* **TRECHO FORNECIDO**:
┌────────

Depois dos ciclos de crise regional, começados com a crise
mexicana em 1994, seguida pela crise do sudeste asiático em 1997, pela russa em
1998 e pela brasileira em 1999, configurou-se um quadro de esgotamento do
neoliberalismo. Na América Latina, enquanto inicialmente os presidentes se
elegiam e se reelegiam conforme adotavam as políticas neoliberais - como
aconteceu com Carlos Menem, com Alberto Fujimori e com FHC -, a partir do final
da virada do século passou a acontecer o contrário. Fernando de la Rúa na
Argentina, Jorge Battle no Uruguai, Alejandro Torres no Peru, Sanchez de Losada
na Bolívia, Vicente Fox no México passaram a ter um destino oposto: não mudavam
o modelo econômico e fracassavam rapidamente.
É a esse quadro de
crise econômica e social - que ao mesmo tempo debilitou os sistemas políticos -
que o neoliberalismo entrou também em crise ideológica, com os valores mercantis
sendo questionados de forma crescente, até mesmo por organismos como o Banco
Mundial e por ex-teóricos do neoliberalismo, que passaram a reivindicar ações
complementares por parte do Estado e outras formas compensatórias para remediar
os danos sociais causados pelas políticas mercantis.
Os movimentos
contra a globalização neoliberal a partir de Seattle consolidaram esse
esgotamento e a passagem dos que pregam ainda as políticas neoliberais a uma
posição defensiva, enquanto os Fóruns Sociais Mundiais de Porto Alegre
questionavam tanto a efetividade dessas políticas quanto sua pretensão a ser as
únicas viáveis.

└────────

* **INSTRUÇÃO ESCRITA A**:
Transcreva do trecho sobre a crise do neoliberalismo a parte que vai de "Os movimentos" até "únicas viáveis.", inclusive.
* **INSTRUÇÃO ESCRITA B**:
Resuma em duas frases o trecho sobre o esgotamento do neoliberalismo.
* **INSTRUÇÃO ESCRITA C**:
Retome o texto sobre o esgotamento do neoliberalismo e prossiga com ele a partir do ponto em que termina.
As linhas que vêm depois deste trecho não serão necessárias.

* **MATERIAL APRESENTADO**:
┌────────

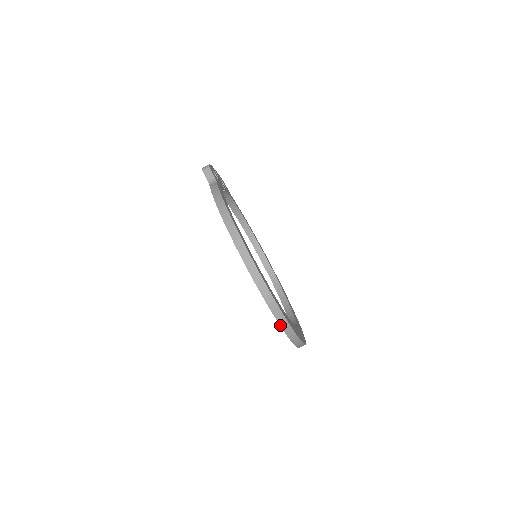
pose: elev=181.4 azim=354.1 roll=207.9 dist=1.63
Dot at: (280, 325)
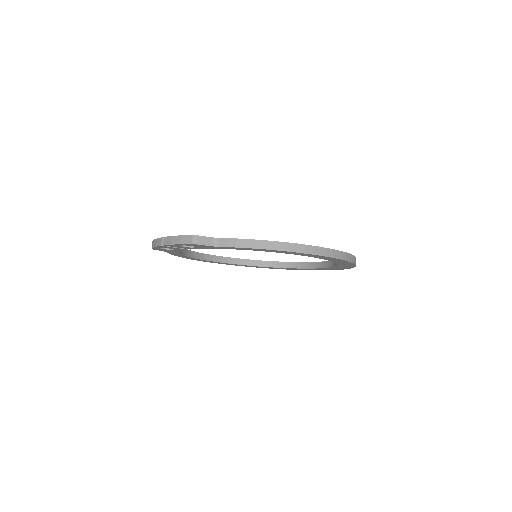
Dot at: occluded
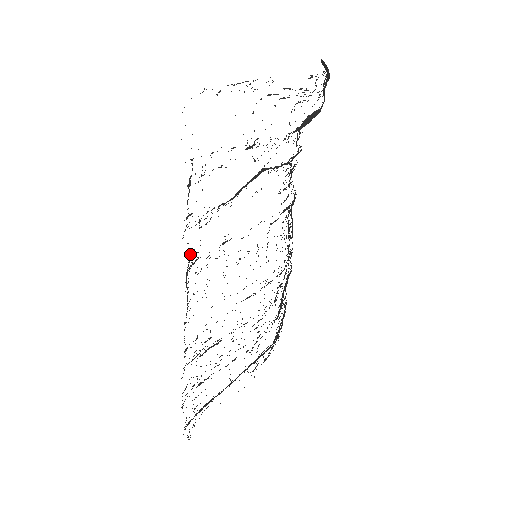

└────────
┌────────

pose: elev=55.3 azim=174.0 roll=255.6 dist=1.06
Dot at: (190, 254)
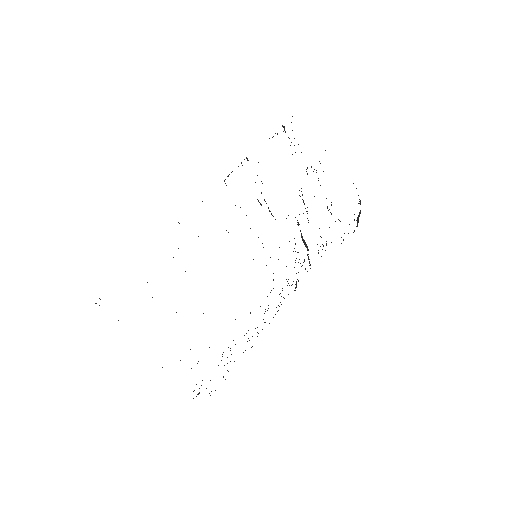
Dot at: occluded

└────────

* **RESULTADO DO EXERCÍCIO A**:
Os movimentos
contra a globalização neoliberal a partir de Seattle consolidaram esse
esgotamento e a passagem dos que pregam ainda as políticas neoliberais a uma
posição defensiva, enquanto os Fóruns Sociais Mundiais de Porto Alegre
questionavam tanto a efetividade dessas políticas quanto sua pretensão a ser as
únicas viáveis.

* **RESULTADO DO EXERCÍCIO B**:
Após as crises regionais do México (1994), do sudeste asiático (1997), da Rússia (1998) e do Brasil (1999), o neoliberalismo mostrou esgotamento, e na América Latina os presidentes que não mudavam o modelo econômico passaram a fracassar rapidamente. Essa crise econômica e social tornou-se também ideológica, com os valores mercantis questionados até pelo Banco Mundial, enquanto os movimentos contra a globalização neoliberal desde Seattle e os Fóruns Sociais Mundiais de Porto Alegre levaram os defensores dessas políticas a uma posição defensiva.

* **RESULTADO DO EXERCÍCIO C**:
O esgotamento - teórico e prático - do
neoliberalismo não representa sua morte. Os mecanismos de mercado que ele
multiplicou seguem tão ou mais fortes do que antes, condicionando e cooptando
governos e partidos, forças sociais e a intelectuais. A luta contra o
mercantilização do mundo é a verdadeira luta contra o neoliberalismo, pela
construção de uma sociedade democrática em todas suas dimensões, o que significa
necessariamente de uma sociedade governada conscientemente pelos homens, não
pelo mercado.
Que tipo de sociedade sucederá ao neoliberalismo é o
grande tema a enfrentar. O neoliberalismo é um modelo hegemônico - não apenas
uma política econômica, mas uma concepção da política, um conjunto de valores
mercantis e uma visão das relações sociais - dentro do capitalismo. Sua
substituição não significa necessariamente ruptura com o capitalismo. Ela pode
se dar pela superação do neoliberalismo a favor de formas de regulação da livre
circulação do capital, seja na lógica do grande capital, seja na sua contramão.
Isso vai depender das condições em que se der a superação, com que relação de
forças, levada a cabo por que coalizão social e política.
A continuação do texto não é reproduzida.